Asserting that the present conflict in Pakistan was not for the integration of Pakistan but for holding on to power by the capitalists and the military lords from Punjab, the Pakhtoon leader said the only fault of East Pakistan leaders was that they had won the elections.
REFUGEE SITUATION WORSENS
The frightened refugees pouring into India from East Pakistan posed for New Delhi a problem perhaps as serious as any it had faced since independence, reported the New York Times.
According to Indian figures, the number of Bangalees who crossed over to escape the Pakistan army exceeded three million. Tens of thousands more arrive every day -- pitiful, dazed, broken people carrying a few salvaged belongings. Some are wounded. Others died on the way, the report added.
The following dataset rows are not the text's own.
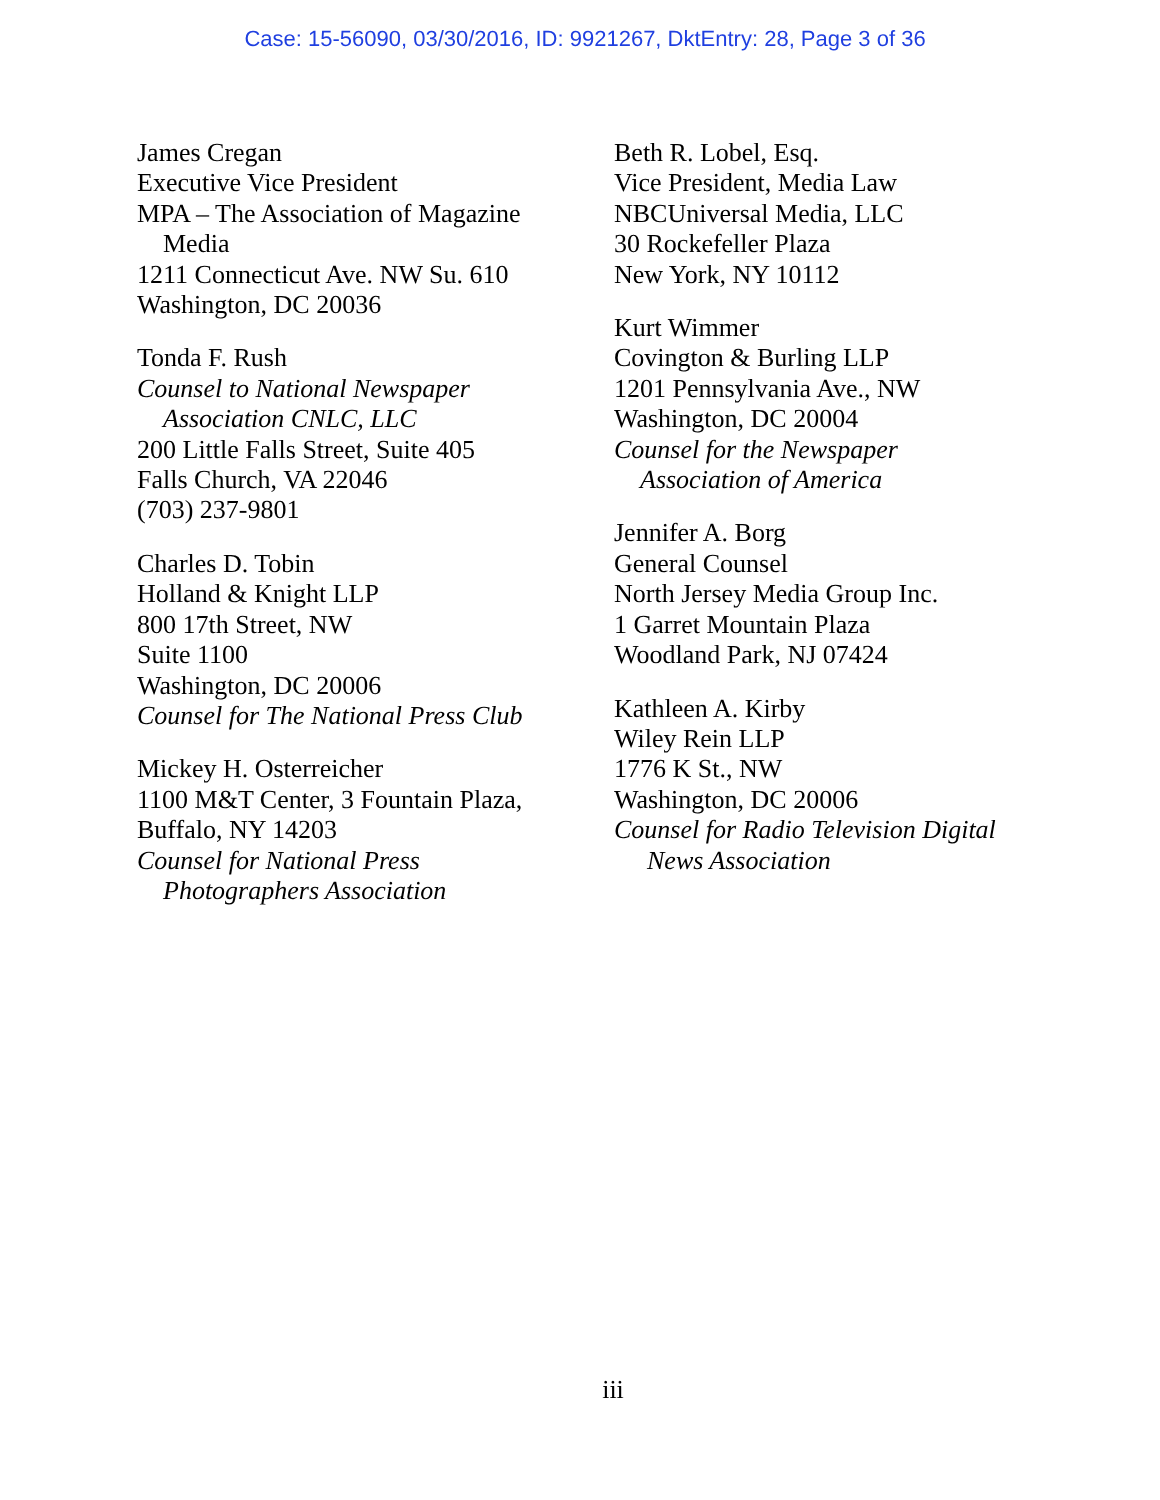Case: 15-56090, 03/30/2016, ID: 9921267, DktEntry: 28, Page 3 of 36
James Cregan
Executive Vice President
MPA – The Association of Magazine
Media
1211 Connecticut Ave. NW Su. 610
Washington, DC 20036
Tonda F. Rush
Counsel to National Newspaper
Association CNLC, LLC
200 Little Falls Street, Suite 405
Falls Church, VA 22046
(703) 237-9801
Charles D. Tobin
Holland & Knight LLP
800 17th Street, NW
Suite 1100
Washington, DC 20006
Counsel for The National Press Club
Mickey H. Osterreicher
1100 M&T Center, 3 Fountain Plaza,
Buffalo, NY 14203
Counsel for National Press
Photographers Association
Beth R. Lobel, Esq.
Vice President, Media Law
NBCUniversal Media, LLC
30 Rockefeller Plaza
New York, NY 10112
Kurt Wimmer
Covington & Burling LLP
1201 Pennsylvania Ave., NW
Washington, DC 20004
Counsel for the Newspaper
Association of America
Jennifer A. Borg
General Counsel
North Jersey Media Group Inc.
1 Garret Mountain Plaza
Woodland Park, NJ 07424
Kathleen A. Kirby
Wiley Rein LLP
1776 K St., NW
Washington, DC 20006
Counsel for Radio Television Digital
News Association
iii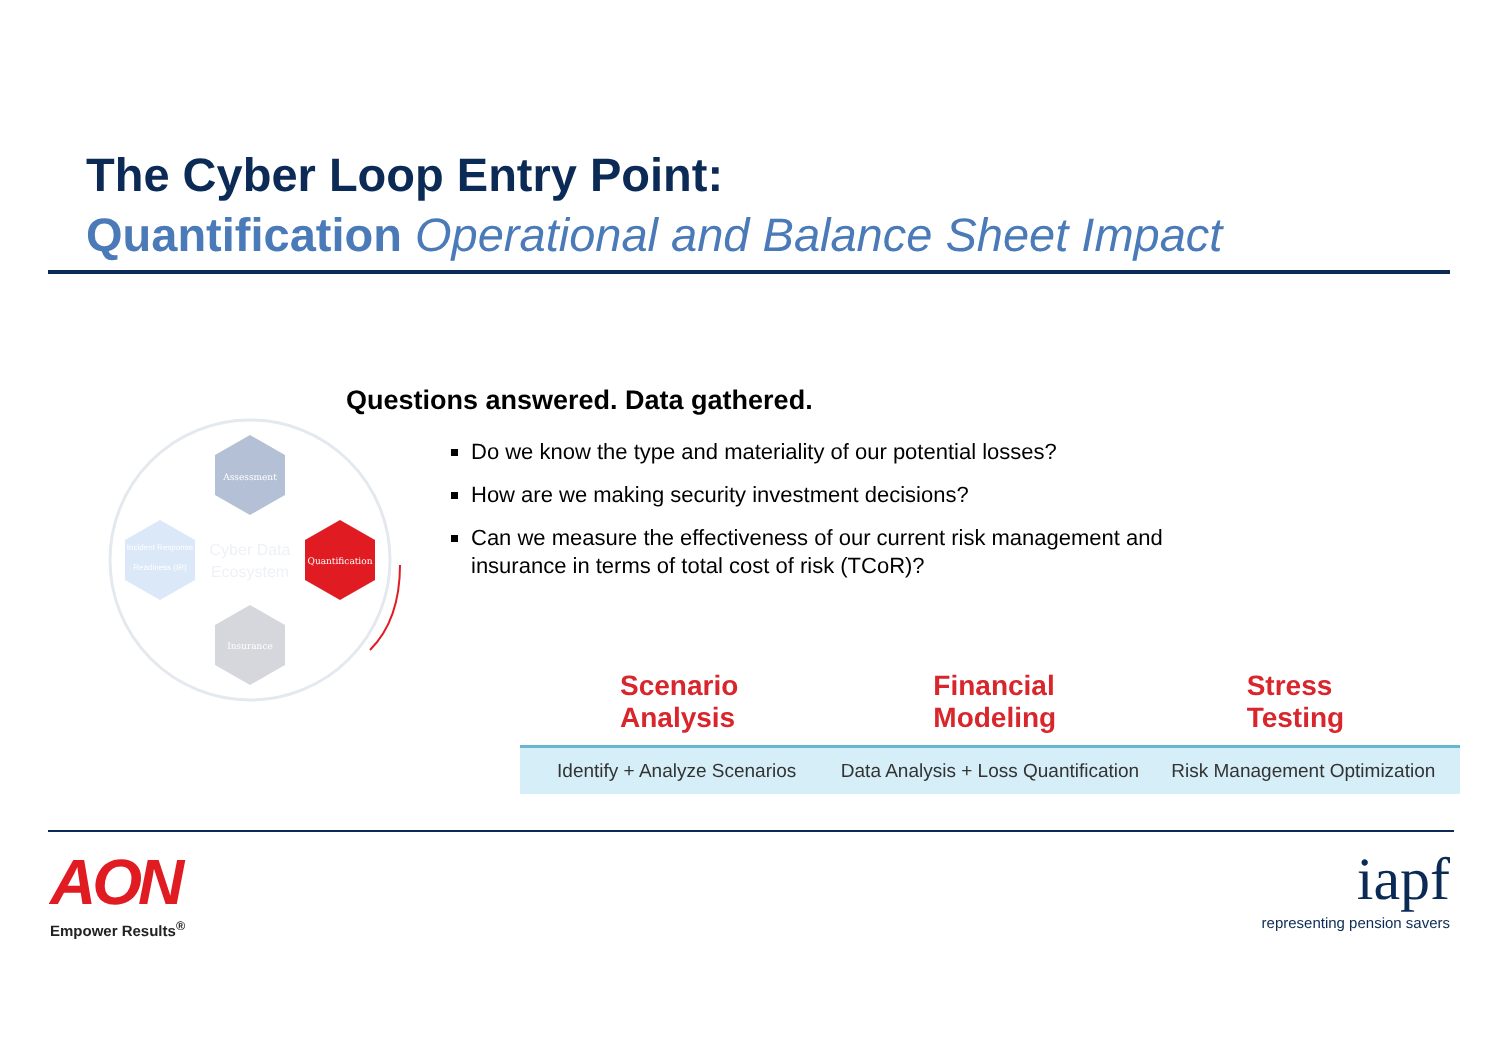The Cyber Loop Entry Point:
Quantification Operational and Balance Sheet Impact
Assessment
Quantification
Insurance
Incident Response
Readiness (IR)
Cyber Data
Ecosystem
Questions answered. Data gathered.
Do we know the type and materiality of our potential losses?
How are we making security investment decisions?
Can we measure the effectiveness of our current risk management and insurance in terms of total cost of risk (TCoR)?
Scenario
Analysis
Identify + Analyze Scenarios
Financial
Modeling
Data Analysis + Loss Quantification
Stress
Testing
Risk Management Optimization
AON
Empower Results<sup>®</sup>
iapf
representing pension savers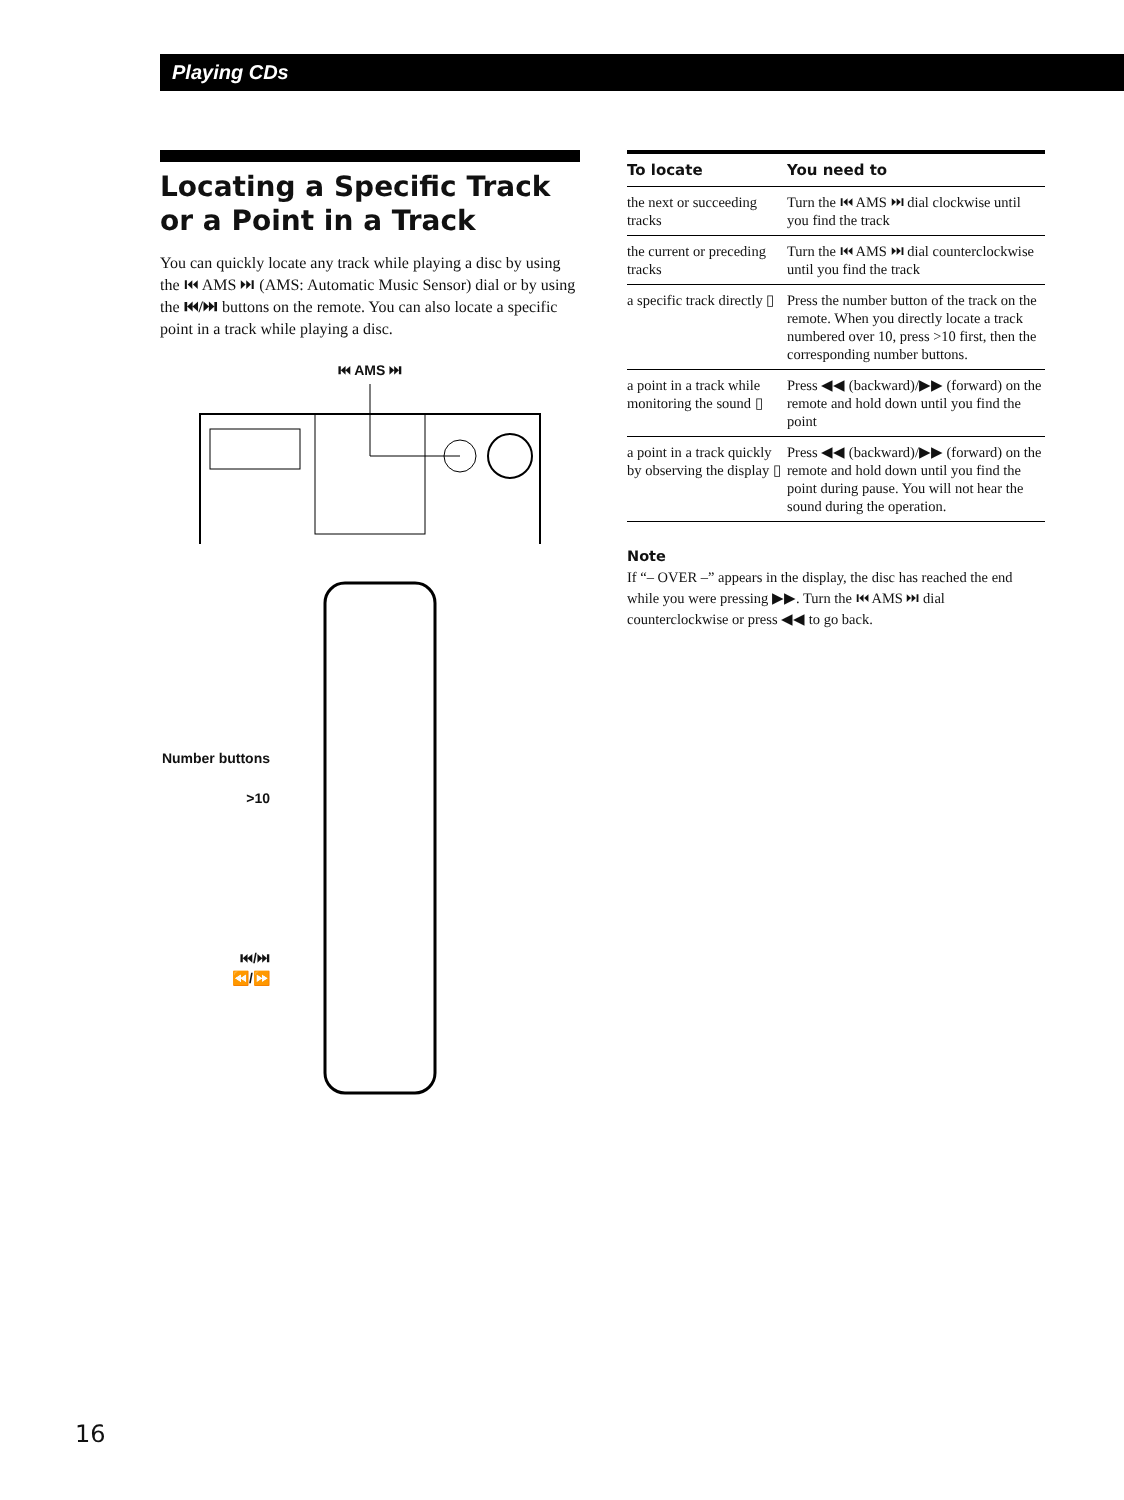Playing CDs
Locating a Specific Track or a Point in a Track
You can quickly locate any track while playing a disc by using the ⏮ AMS ⏭ (AMS: Automatic Music Sensor) dial or by using the ⏮/⏭ buttons on the remote. You can also locate a specific point in a track while playing a disc.
⏮ AMS ⏭
Number buttons
>10
⏮/⏭
⏪/⏩
| To locate | You need to |
| --- | --- |
| the next or succeeding tracks | Turn the ⏮ AMS ⏭ dial clockwise until you find the track |
| the current or preceding tracks | Turn the ⏮ AMS ⏭ dial counterclockwise until you find the track |
| a specific track directly ▯ | Press the number button of the track on the remote. When you directly locate a track numbered over 10, press >10 first, then the corresponding number buttons. |
| a point in a track while monitoring the sound ▯ | Press ◀◀ (backward)/▶▶ (forward) on the remote and hold down until you find the point |
| a point in a track quickly by observing the display ▯ | Press ◀◀ (backward)/▶▶ (forward) on the remote and hold down until you find the point during pause. You will not hear the sound during the operation. |
Note
If “– OVER –” appears in the display, the disc has reached the end while you were pressing ▶▶. Turn the ⏮ AMS ⏭ dial counterclockwise or press ◀◀ to go back.
16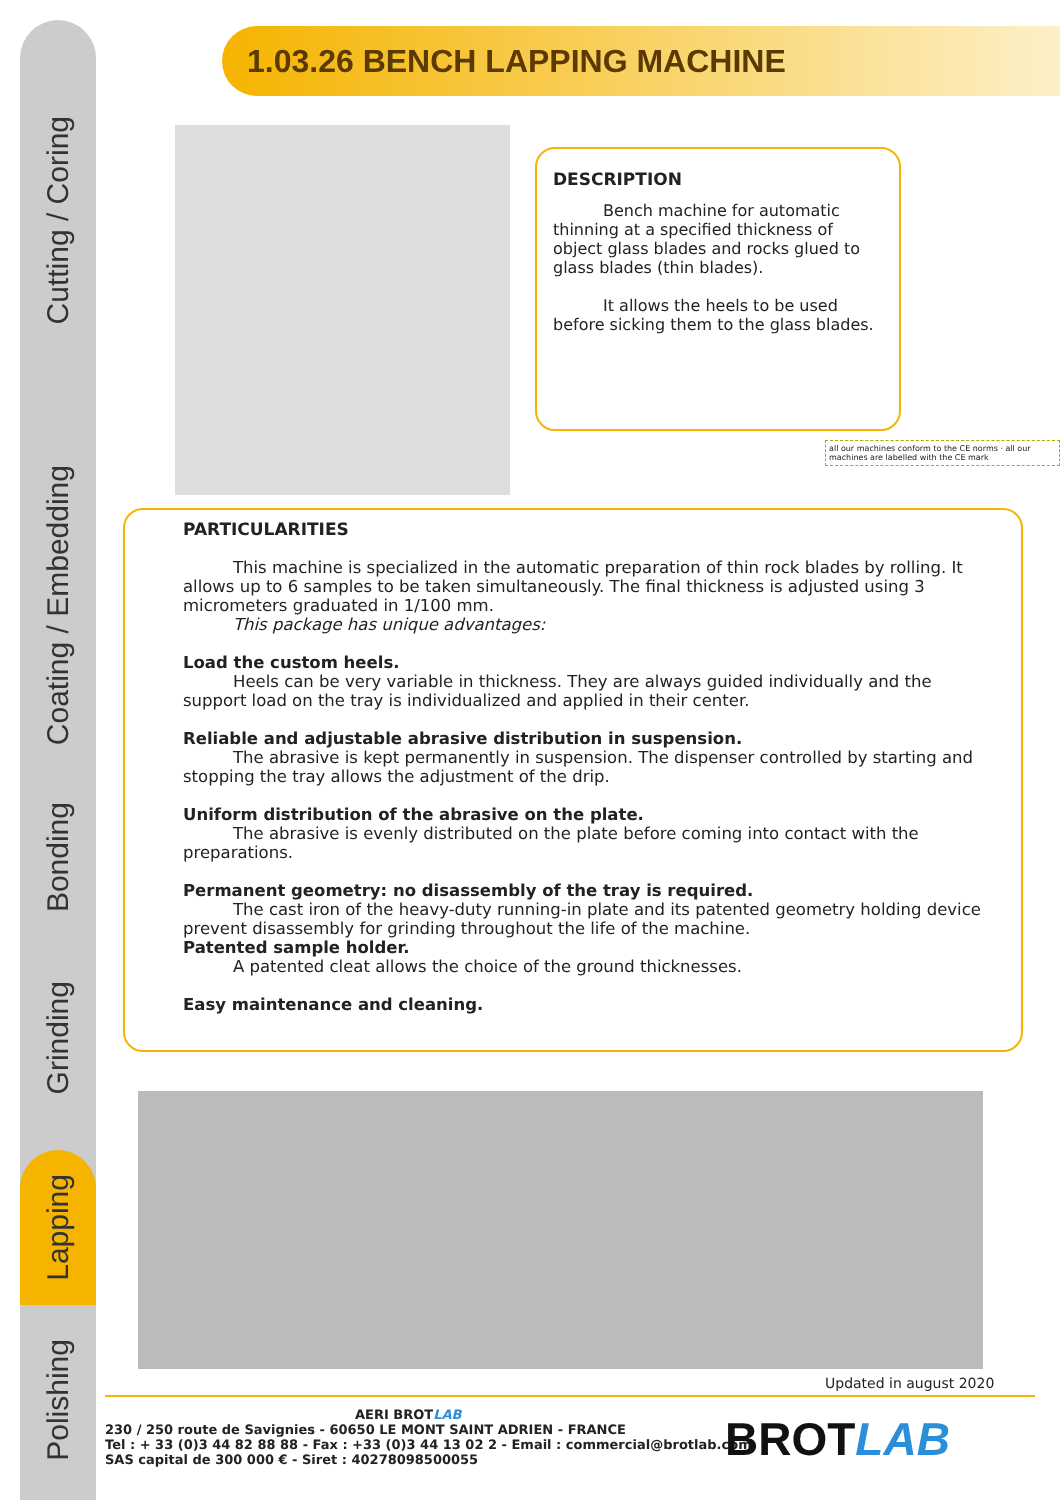Cutting / Coring
Coating / Embedding
Bonding
Grinding
Lapping
Polishing
1.03.26 BENCH LAPPING MACHINE
DESCRIPTION
Bench machine for automatic thinning at a specified thickness of object glass blades and rocks glued to glass blades (thin blades).
It allows the heels to be used before sicking them to the glass blades.
all our machines conform to the CE norms · all our machines are labelled with the CE mark
PARTICULARITIES
This machine is specialized in the automatic preparation of thin rock blades by rolling. It allows up to 6 samples to be taken simultaneously. The final thickness is adjusted using 3 micrometers graduated in 1/100 mm.
This package has unique advantages:
Load the custom heels.
Heels can be very variable in thickness. They are always guided individually and the support load on the tray is individualized and applied in their center.
Reliable and adjustable abrasive distribution in suspension.
The abrasive is kept permanently in suspension. The dispenser controlled by starting and stopping the tray allows the adjustment of the drip.
Uniform distribution of the abrasive on the plate.
The abrasive is evenly distributed on the plate before coming into contact with the preparations.
Permanent geometry: no disassembly of the tray is required.
The cast iron of the heavy-duty running-in plate and its patented geometry holding device prevent disassembly for grinding throughout the life of the machine.
Patented sample holder.
A patented cleat allows the choice of the ground thicknesses.
Easy maintenance and cleaning.
Updated in august 2020
AERI BROTLAB
230 / 250 route de Savignies - 60650 LE MONT SAINT ADRIEN - FRANCE
Tel : + 33 (0)3 44 82 88 88 - Fax : +33 (0)3 44 13 02 2 - Email : commercial@brotlab.com
SAS capital de 300 000 € - Siret : 40278098500055
BROTLAB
The New York Times further wrote that sanitary facilities were inadequate, adding to an already severe health problem. Indian hospitals were overflowing with the wounded and sick, many of whom had to lie on mats in the corridors and aisles. Dysentery was rife. Cholera and smallpox had broken out. And much of this was taking place in difficult-to-reach border regions -- Assam, Meghalaya and Tripura-where medical care in normal times was either inadequate or nonexistent.
The problem of getting enough food to these remote areas was also straining India's limited resources. In West Bengal, the refugee influx caused food shortages and forced prices up. At the same time, refugees offering to work in the fields at any price driven the daily wage rate down. Resentment among local poor Indians already surfaced. Hindu-Muslim tensions were also feared.